▶ Quelldokument:
==============================

# MYSQL Datenbankzugriff unter Linux



## astryx (28. Jul 2004)

Hi,

seit gestern versuch ich nun zum erstenmal mit einem javaprogramm auf eine Datenbank zuzugreifen. 
Unter Knoppix also Debian habe ich die Pakete mysql-client und mysql-server installiert. 
Ich habe folgende mysql befehle verwendet zur Anlegung der Datenbank: 

 CREATE DATABASE DokNetDB; 
 USE DokNetDB; 
  CREATE TABLE Dokumente (Name CHAR(255), Ausgabe CHAR(10)); 
  INSERT INTO Dokumente VALUES("Dokument 1", "1999-01-00"); 
  INSERT INTO Dokumente VALUES("Dokument 3", "1999-02-00"); 
  INSERT INTO Dokumente VALUES("Dokument 4", "1999-04-00"); 

Nach dem Start von Mysql (mittels /etc/init.d/mysql start) habe ich folgendes Programm kompiliert:
-----------------------------------------------------------------------------------------
 import java.sql.*; 

 public class HelloWorld 
 { 
   public static void main(String argv[])

==============================

▶ Gespeicherte Daten:
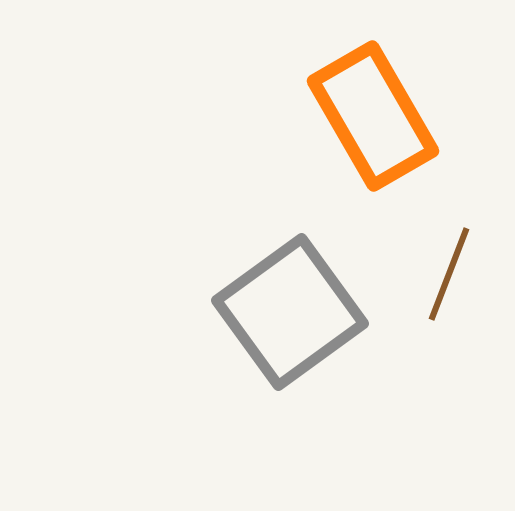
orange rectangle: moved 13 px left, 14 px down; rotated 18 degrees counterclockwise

==============================

Welche Pakete wurden laut dem Quelldokument unter Knoppix installiert?

Die Pakete mysql-client und mysql-server.